[[ Provided text, beginning ]]
In recent years, femtosecond optical frequency combs have revolutionized the field of optical precision measurement [19,20]. In addition to its many applications in absolute distance measurement [21–23], it is possible to extend the use of dispersive interferometry with optical frequency combs to measure the refractive index of air precisely. In this paper, we demonstrate an air refractometer based on the Michelson interferometer combined with an optical frequency comb and a double-spaced glass cell whose inner area is evacuated to vacuum in advance and outer area is connected to the ambient air. Utilizing dispersive interferometry, the group refractive index of air can be absolutely obtained by measuring the geometrical length of the double-spaced glass cell and the optical path difference between the inner and outer regions of the double-spaced glass cell. In this method, as neither gas-filling nor pumping process is required during the measurement, a complete measurement could be finished within 15 ms. The simple configuration makes it compact and easy to handle. In addition, taking advantage of the optical frequency comb with a broad spectrum bandwidth and a stable repetition rate, the refractometer can perform absolute measurement of the air refractive index in a large measurement range with a high accuracy. Moreover, the air refractometer reported here has a potential to be applied to in situ measurement where the environmental parameters vary within a large scale.
[[ Provided text, end ]]
[[ Given records, beginning ]]
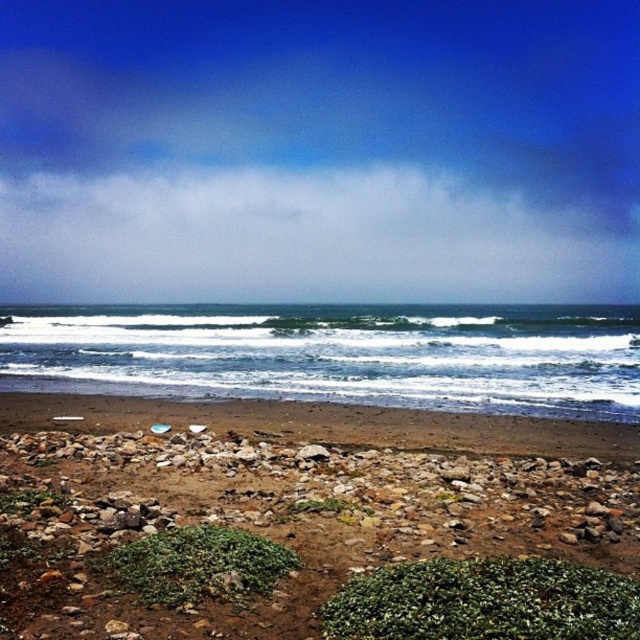
Question: Does brown rocky beach at lower center appear on the left side of blue ocean water at center?

Choices:
 (A) yes
 (B) no

Answer: (A)

Question: Does brown rocky beach at lower center have a smaller size compared to blue ocean water at center?

Choices:
 (A) no
 (B) yes

Answer: (B)

Question: Is brown rocky beach at lower center thinner than blue ocean water at center?

Choices:
 (A) yes
 (B) no

Answer: (A)

Question: Which of the following is the closest to the observer?

Choices:
 (A) brown rocky beach at lower center
 (B) blue ocean water at center

Answer: (A)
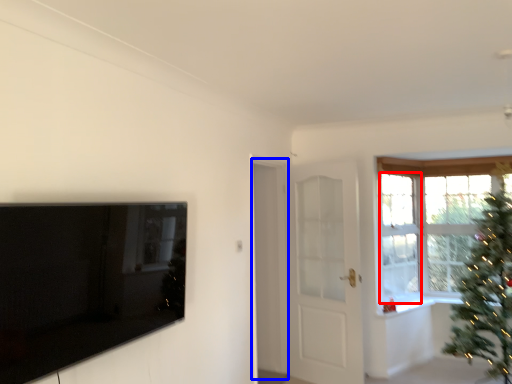
Question: Among these objects, which one is farthest to the camera, window (highlighted by a red box) or screen door (highlighted by a blue box)?

Choices:
 (A) window
 (B) screen door

Answer: (A)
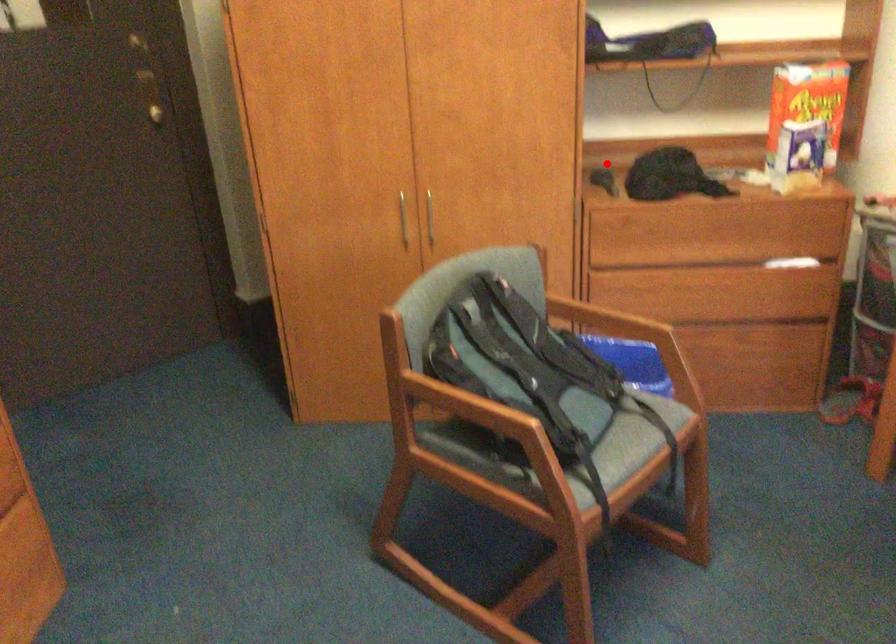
[[ Given records, end ]]
What to do —
**A)** Pull out each line of the records that contains the string "rocky", with case counting.
**B)** Please resume the passage on measuring the refractive index of air with an optical frequency comb, picking up after its final sentence.

Results for the exercise —
**A)**
Question: Does brown rocky beach at lower center appear on the left side of blue ocean water at center?
Question: Does brown rocky beach at lower center have a smaller size compared to blue ocean water at center?
Question: Is brown rocky beach at lower center thinner than blue ocean water at center?
 (A) brown rocky beach at lower center

**B)**
2. Methods

2.1 Experimental setup

Figure 1 illustrates the experimental setup of the air refractometer. The vacuum cell is made of BK7 glass, and its diameter is 18 mm with a wall thickness of 5 mm. The window has a diameter of 42 mm and thickness of 5mm, and its transmittance is better than 99.8% after anti-reflecting coating. The windows are attached to the end faces of the vacuum cell in parallel by epoxy resin, and the inner space of the tube is pumped down to 10−2 Pa before sealed. The actual length is measured from the inner surfaces of the windows as 185.140 mm by a Coordinate Measuring Machine (CMM) (HEXAGON Metrology Optiv Performance 222). In the experiment, a ~86 fs femtosecond optical frequency comb (MenloSystems, M-Comb) is used as the light source, whose repetition frequency is locked at 250MHz referenced to an Rb atomic clock (Symmetricom 8040C). The center wavelength and the FWHM (Full Width Half Maximum) are about 1563 nm and 50.3 nm, respectively. After collimation, the output of the light source is sent to the BSP (Beam Splitter Plate) which is coated with 50% reflective film on the upper surface and >99% high-reflecting film on the bottom surface. When the incident angle is 45 degree, the light beam can be divided by the BSP into two parallel beams with equal intensity, which then pass through the inner and outer regions of the vacuum cell. After reflected by the corner cube with gold coating, these two beams recombine on the upper surface of the BSP and interfere with each other. The spectral interferograms are coupled into a single mode fiber and recorded by the OSA (Agilent 86140B), which has a wavelength resolution of 0.2 nm.

 figure: Fig. 1

Fig. 1 Optical setup of the air refractometer. Iso, isolator; M1, M2, mirror; BSP, beam splitter plate; OSA, optical spectrum analyzer. The red line corresponds to the light that propagates in the free space (the dashed line denotes the light going through the inner region of the vacuum cell) and the yellow line corresponds to the light that propagates in the single mode fiber. The photograph of the vacuum cell is also shown.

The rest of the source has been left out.